Work request ▸ The listing below holds a line with "avellana | Europe, native to Switzerland |" and a line with "soulangiana | Cultivar/Horticultural variety |". Reproduce those two lines exactly, plus everything between them.

Records shown ▸
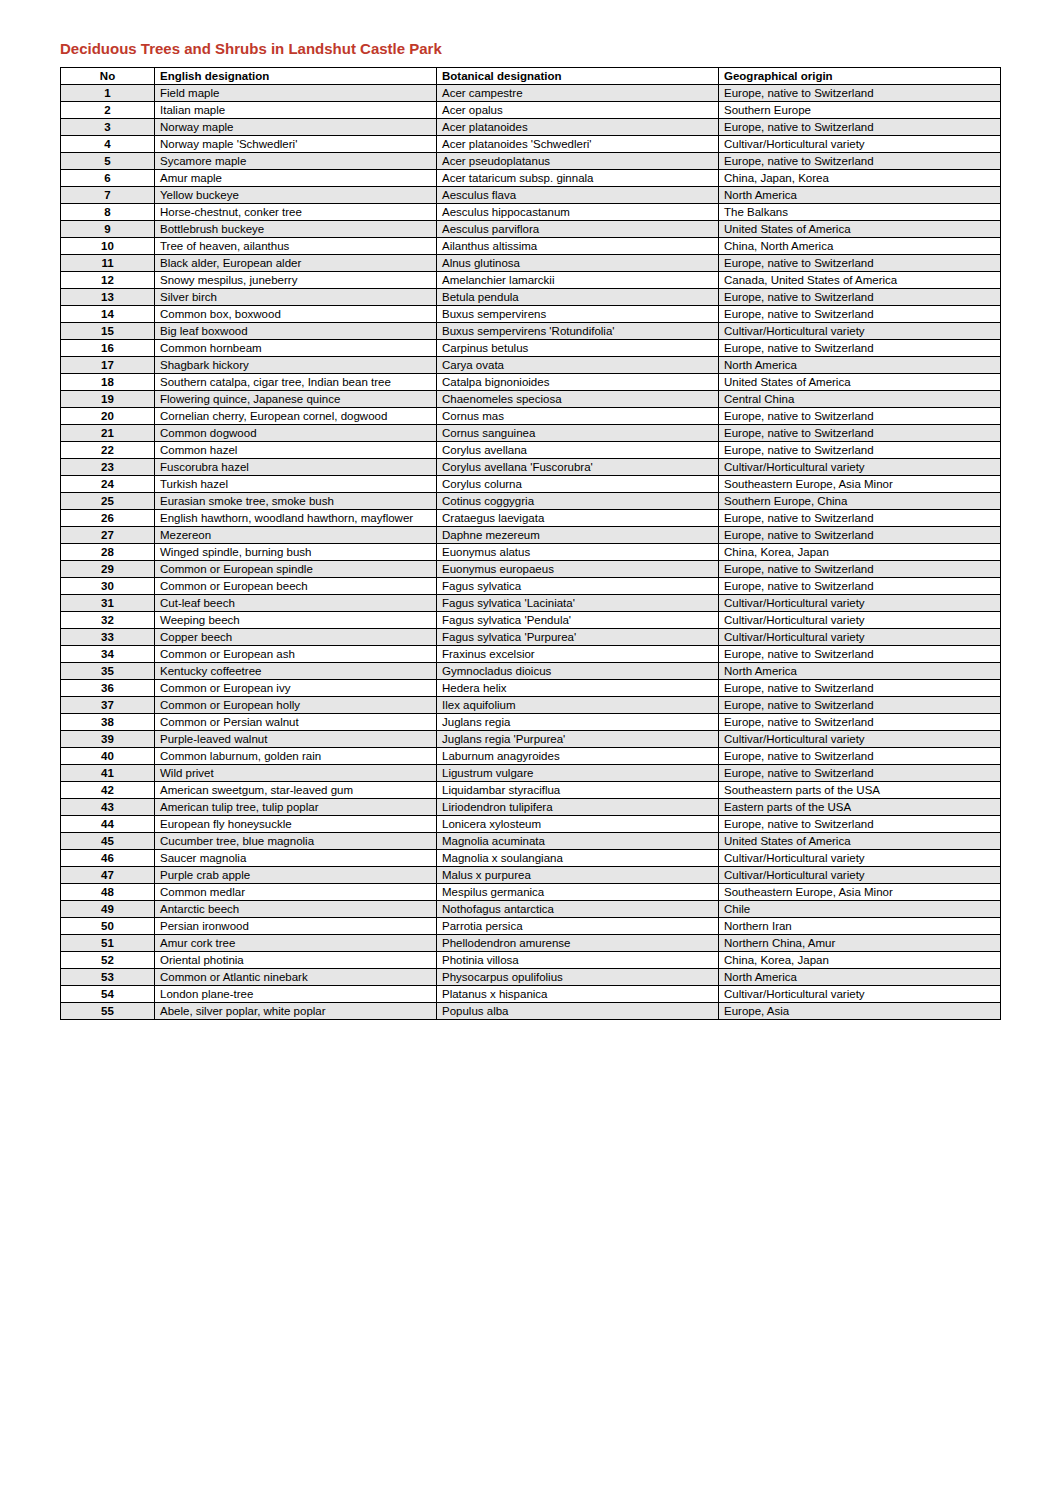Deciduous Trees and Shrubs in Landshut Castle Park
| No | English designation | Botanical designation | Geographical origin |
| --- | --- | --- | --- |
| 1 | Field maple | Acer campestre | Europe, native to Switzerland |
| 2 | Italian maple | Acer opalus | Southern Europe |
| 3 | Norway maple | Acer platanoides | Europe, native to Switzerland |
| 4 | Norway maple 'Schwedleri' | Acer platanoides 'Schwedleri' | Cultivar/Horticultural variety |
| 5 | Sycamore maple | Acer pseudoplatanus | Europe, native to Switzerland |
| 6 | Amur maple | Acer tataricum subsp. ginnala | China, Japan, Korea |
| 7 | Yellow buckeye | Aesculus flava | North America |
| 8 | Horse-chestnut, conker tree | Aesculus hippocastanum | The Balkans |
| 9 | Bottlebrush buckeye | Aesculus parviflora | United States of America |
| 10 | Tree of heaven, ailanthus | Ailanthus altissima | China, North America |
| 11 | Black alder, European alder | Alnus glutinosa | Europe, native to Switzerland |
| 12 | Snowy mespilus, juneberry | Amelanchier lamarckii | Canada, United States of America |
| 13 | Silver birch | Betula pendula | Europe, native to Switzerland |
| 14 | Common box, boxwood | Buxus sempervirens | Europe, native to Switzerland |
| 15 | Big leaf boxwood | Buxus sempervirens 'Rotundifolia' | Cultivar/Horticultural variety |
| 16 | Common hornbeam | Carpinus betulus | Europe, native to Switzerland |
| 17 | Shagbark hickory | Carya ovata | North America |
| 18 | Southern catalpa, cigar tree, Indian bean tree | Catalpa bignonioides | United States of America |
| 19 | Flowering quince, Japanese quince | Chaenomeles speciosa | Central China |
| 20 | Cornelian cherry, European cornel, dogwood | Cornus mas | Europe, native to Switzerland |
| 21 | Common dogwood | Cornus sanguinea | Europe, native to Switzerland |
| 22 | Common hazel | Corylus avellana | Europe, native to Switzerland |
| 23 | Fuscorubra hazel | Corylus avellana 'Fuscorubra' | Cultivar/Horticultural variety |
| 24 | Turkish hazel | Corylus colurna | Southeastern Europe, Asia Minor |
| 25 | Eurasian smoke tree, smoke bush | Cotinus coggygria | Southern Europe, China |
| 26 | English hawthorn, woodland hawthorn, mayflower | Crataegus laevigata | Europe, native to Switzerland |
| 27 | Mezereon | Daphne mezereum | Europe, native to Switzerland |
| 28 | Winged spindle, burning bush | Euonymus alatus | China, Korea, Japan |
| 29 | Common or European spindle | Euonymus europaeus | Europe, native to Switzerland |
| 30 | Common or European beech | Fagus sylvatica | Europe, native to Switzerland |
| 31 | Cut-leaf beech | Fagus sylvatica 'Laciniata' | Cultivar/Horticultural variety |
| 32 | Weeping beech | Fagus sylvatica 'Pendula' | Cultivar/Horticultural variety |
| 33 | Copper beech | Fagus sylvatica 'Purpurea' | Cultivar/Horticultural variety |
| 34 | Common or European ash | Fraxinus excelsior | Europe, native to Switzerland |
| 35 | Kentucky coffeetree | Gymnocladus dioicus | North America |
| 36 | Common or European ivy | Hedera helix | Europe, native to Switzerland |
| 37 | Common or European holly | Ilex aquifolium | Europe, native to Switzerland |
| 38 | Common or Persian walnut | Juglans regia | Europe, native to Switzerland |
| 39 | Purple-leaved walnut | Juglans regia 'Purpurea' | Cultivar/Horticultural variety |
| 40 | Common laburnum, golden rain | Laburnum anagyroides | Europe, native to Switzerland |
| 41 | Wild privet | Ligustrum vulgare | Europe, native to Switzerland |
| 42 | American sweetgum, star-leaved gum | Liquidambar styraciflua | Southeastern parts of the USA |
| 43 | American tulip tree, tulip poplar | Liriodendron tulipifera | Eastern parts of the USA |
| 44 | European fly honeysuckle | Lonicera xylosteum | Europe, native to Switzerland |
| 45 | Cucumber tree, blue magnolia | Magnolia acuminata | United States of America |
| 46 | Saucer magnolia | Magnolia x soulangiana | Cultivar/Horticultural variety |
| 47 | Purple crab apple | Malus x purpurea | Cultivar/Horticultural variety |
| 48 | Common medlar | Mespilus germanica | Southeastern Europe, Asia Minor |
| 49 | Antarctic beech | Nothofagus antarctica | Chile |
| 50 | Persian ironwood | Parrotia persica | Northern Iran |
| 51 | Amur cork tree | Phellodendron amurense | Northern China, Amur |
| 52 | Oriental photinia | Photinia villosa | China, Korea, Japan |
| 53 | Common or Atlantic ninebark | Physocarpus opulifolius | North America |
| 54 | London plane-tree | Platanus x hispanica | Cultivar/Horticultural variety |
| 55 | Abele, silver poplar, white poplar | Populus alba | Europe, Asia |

--

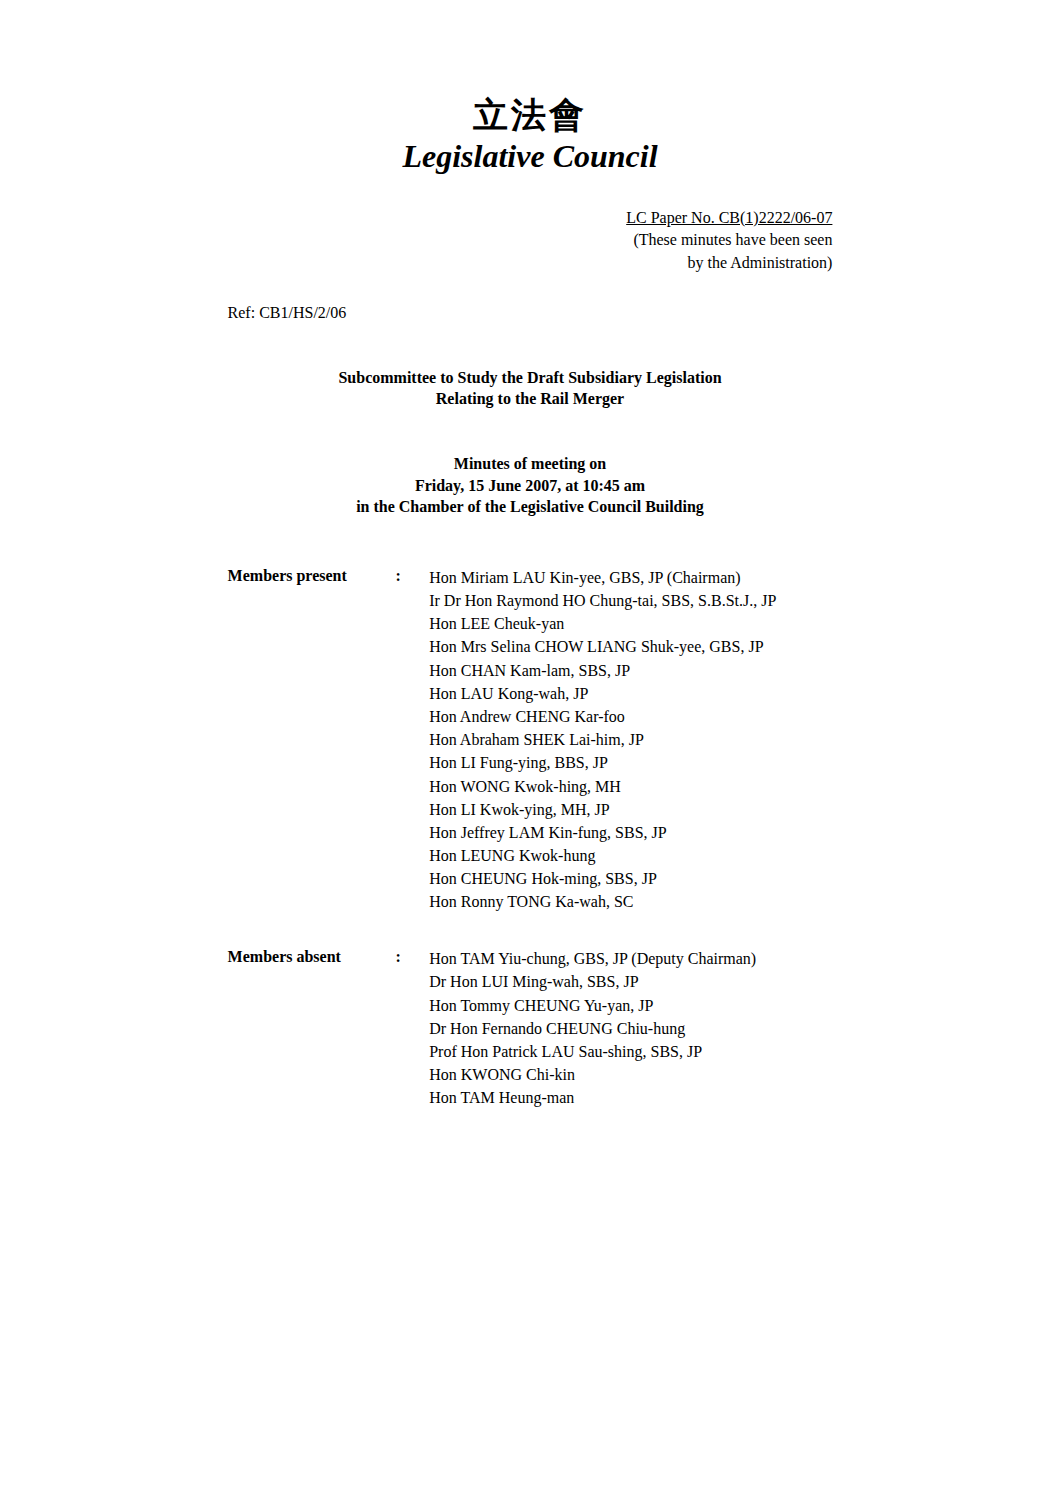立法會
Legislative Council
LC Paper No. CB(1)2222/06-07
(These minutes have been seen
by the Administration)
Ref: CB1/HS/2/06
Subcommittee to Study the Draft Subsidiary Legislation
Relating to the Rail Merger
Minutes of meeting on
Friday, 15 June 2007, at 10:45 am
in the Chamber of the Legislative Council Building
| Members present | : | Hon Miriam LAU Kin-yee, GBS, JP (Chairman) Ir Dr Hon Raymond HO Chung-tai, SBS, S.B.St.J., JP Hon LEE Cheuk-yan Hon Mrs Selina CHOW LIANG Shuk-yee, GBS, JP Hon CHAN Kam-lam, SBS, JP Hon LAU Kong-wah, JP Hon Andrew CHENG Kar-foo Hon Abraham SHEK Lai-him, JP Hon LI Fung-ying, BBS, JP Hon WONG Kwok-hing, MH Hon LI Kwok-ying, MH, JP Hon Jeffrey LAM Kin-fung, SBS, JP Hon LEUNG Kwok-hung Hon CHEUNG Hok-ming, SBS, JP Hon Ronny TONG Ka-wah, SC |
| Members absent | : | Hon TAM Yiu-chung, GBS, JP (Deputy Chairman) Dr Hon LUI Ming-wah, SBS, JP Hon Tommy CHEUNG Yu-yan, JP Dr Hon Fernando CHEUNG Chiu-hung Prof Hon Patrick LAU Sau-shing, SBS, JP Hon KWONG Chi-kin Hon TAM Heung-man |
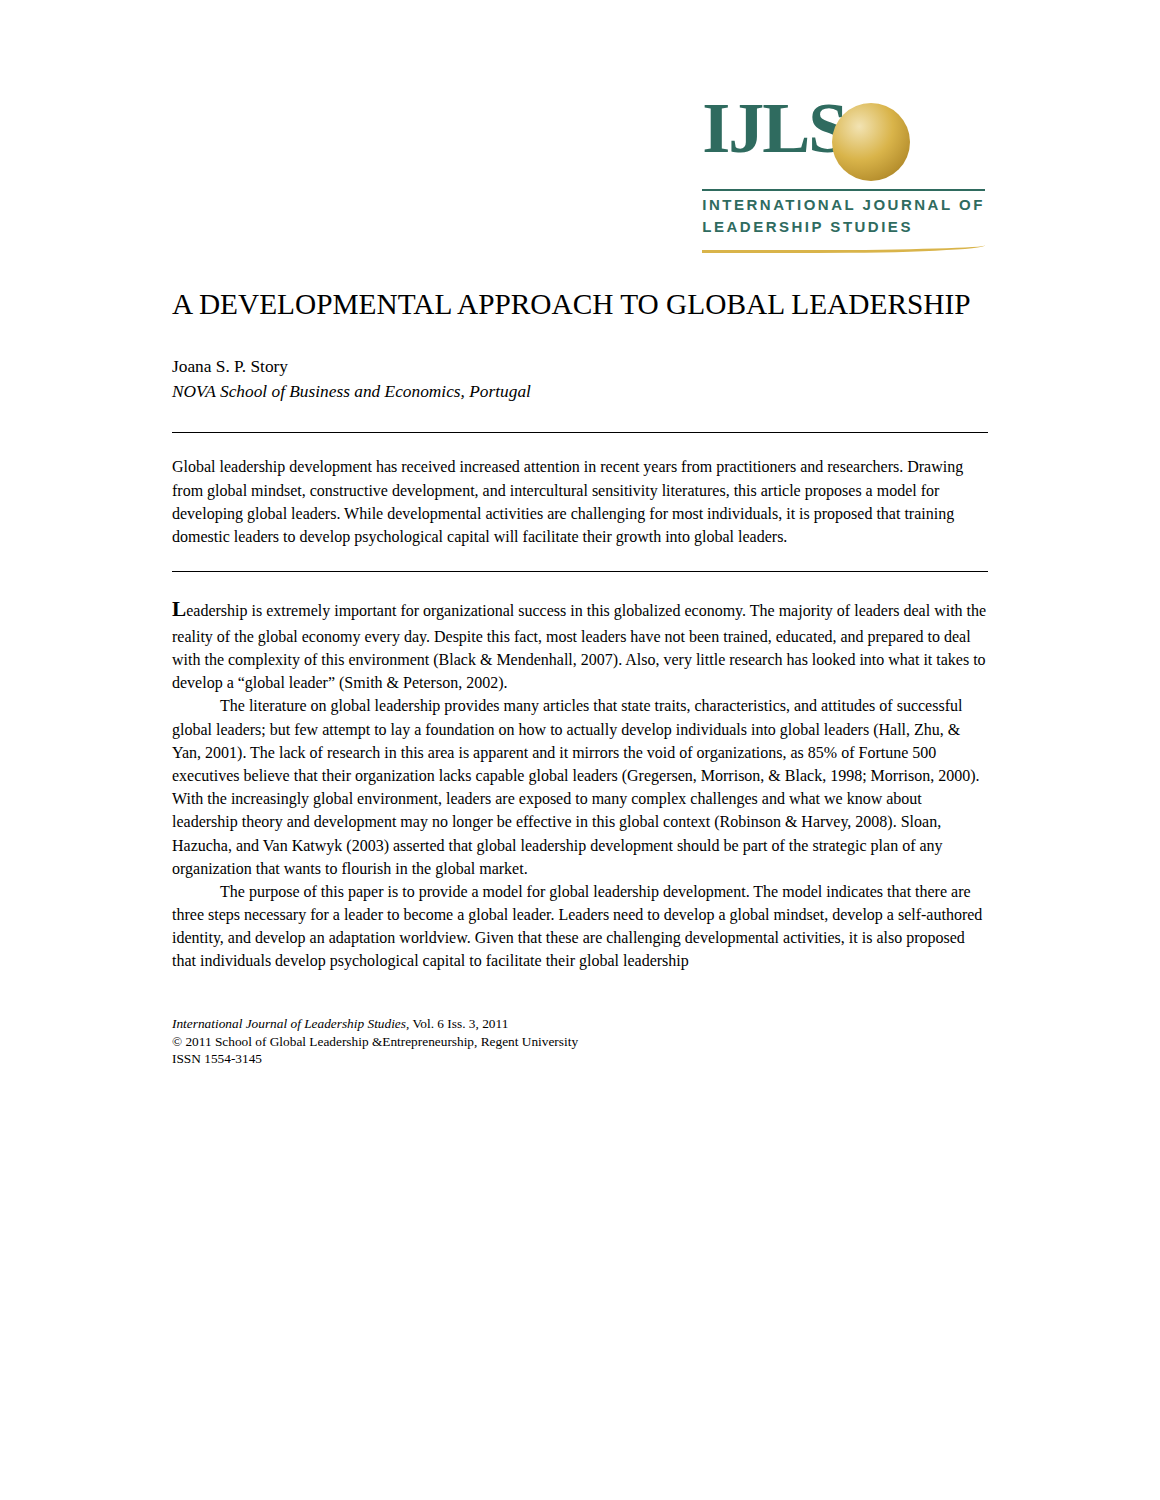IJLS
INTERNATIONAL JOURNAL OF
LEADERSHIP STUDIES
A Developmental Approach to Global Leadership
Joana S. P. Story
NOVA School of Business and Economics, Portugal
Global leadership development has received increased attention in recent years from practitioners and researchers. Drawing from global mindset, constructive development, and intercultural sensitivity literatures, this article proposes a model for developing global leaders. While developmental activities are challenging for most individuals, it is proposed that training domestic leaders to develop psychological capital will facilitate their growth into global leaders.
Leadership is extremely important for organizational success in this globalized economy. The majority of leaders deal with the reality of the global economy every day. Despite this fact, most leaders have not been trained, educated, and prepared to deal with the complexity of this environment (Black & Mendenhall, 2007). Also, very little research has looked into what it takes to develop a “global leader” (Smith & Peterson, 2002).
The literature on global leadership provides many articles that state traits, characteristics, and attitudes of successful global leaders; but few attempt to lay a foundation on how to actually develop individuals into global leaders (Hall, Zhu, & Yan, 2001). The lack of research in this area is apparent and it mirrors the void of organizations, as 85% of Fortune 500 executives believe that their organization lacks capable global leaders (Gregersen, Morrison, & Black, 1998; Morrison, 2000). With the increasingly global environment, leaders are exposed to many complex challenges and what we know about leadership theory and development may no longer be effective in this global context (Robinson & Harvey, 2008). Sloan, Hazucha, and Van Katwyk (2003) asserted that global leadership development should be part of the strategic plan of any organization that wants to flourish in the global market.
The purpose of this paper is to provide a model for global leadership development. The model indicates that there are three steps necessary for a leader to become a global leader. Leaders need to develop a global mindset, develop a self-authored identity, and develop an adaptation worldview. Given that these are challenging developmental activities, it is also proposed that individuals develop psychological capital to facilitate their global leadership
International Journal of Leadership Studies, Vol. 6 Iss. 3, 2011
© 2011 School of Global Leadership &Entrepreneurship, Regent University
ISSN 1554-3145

Written answer ▸
| 22 | Common hazel | Corylus avellana | Europe, native to Switzerland |
| 23 | Fuscorubra hazel | Corylus avellana 'Fuscorubra' | Cultivar/Horticultural variety |
| 24 | Turkish hazel | Corylus colurna | Southeastern Europe, Asia Minor |
| 25 | Eurasian smoke tree, smoke bush | Cotinus coggygria | Southern Europe, China |
| 26 | English hawthorn, woodland hawthorn, mayflower | Crataegus laevigata | Europe, native to Switzerland |
| 27 | Mezereon | Daphne mezereum | Europe, native to Switzerland |
| 28 | Winged spindle, burning bush | Euonymus alatus | China, Korea, Japan |
| 29 | Common or European spindle | Euonymus europaeus | Europe, native to Switzerland |
| 30 | Common or European beech | Fagus sylvatica | Europe, native to Switzerland |
| 31 | Cut-leaf beech | Fagus sylvatica 'Laciniata' | Cultivar/Horticultural variety |
| 32 | Weeping beech | Fagus sylvatica 'Pendula' | Cultivar/Horticultural variety |
| 33 | Copper beech | Fagus sylvatica 'Purpurea' | Cultivar/Horticultural variety |
| 34 | Common or European ash | Fraxinus excelsior | Europe, native to Switzerland |
| 35 | Kentucky coffeetree | Gymnocladus dioicus | North America |
| 36 | Common or European ivy | Hedera helix | Europe, native to Switzerland |
| 37 | Common or European holly | Ilex aquifolium | Europe, native to Switzerland |
| 38 | Common or Persian walnut | Juglans regia | Europe, native to Switzerland |
| 39 | Purple-leaved walnut | Juglans regia 'Purpurea' | Cultivar/Horticultural variety |
| 40 | Common laburnum, golden rain | Laburnum anagyroides | Europe, native to Switzerland |
| 41 | Wild privet | Ligustrum vulgare | Europe, native to Switzerland |
| 42 | American sweetgum, star-leaved gum | Liquidambar styraciflua | Southeastern parts of the USA |
| 43 | American tulip tree, tulip poplar | Liriodendron tulipifera | Eastern parts of the USA |
| 44 | European fly honeysuckle | Lonicera xylosteum | Europe, native to Switzerland |
| 45 | Cucumber tree, blue magnolia | Magnolia acuminata | United States of America |
| 46 | Saucer magnolia | Magnolia x soulangiana | Cultivar/Horticultural variety |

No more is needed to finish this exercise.